Anyway, high alcohol—if that's the goal—can be achieved without tricks. Colorado's Avery Brewing Company, like Dogfish Head, has fermented beers up to almost 20 percent ABV.

The TTB prohibits the sale of beer "concentrate" if the said concentrate amounts to three-fourths or less of the original volume of the starting beer. Such concentrated beers are legal to make but must be reconstituted with water prior to sale. However, beers concentrated by miniscule amounts—like Icehouse from Miller (rated D+ by tasters at the public forum RateBeer.com) and other similar lagers—are not prohibited.

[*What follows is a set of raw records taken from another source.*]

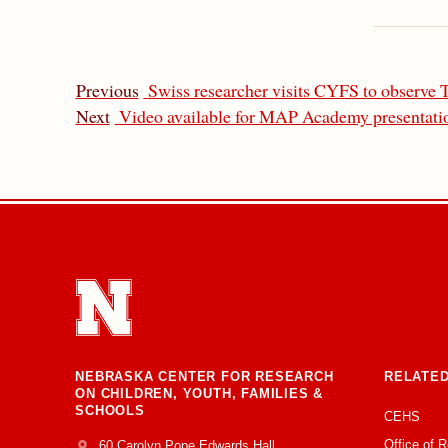
Previous
Swiss researcher visits CYFS to observe 
Next
Video available for MAP Academy presentatio
NEBRASKA CENTER FOR RESEARCH
RELATED
ON CHILDREN, YOUTH, FAMILIES &
SCHOOLS
CEHS
Office of 
Address
College of Education and Human Sciences
60 Carolyn Pope Edwards Hall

The fun stuff is illegal, and that makes it all the more fun.

Ice distillation is fun and easy—but we would never recommend doing it at home. So do not crack the cap (to avoid explosion) on a bottle of your favorite strong beer. Do not then place the bottle in the freezer. Do not then wait a day. Do not drain the bottle upside down into a handsome snifter as the beer runs from the ice. Do not enjoy at about 60 degrees Fahrenheit.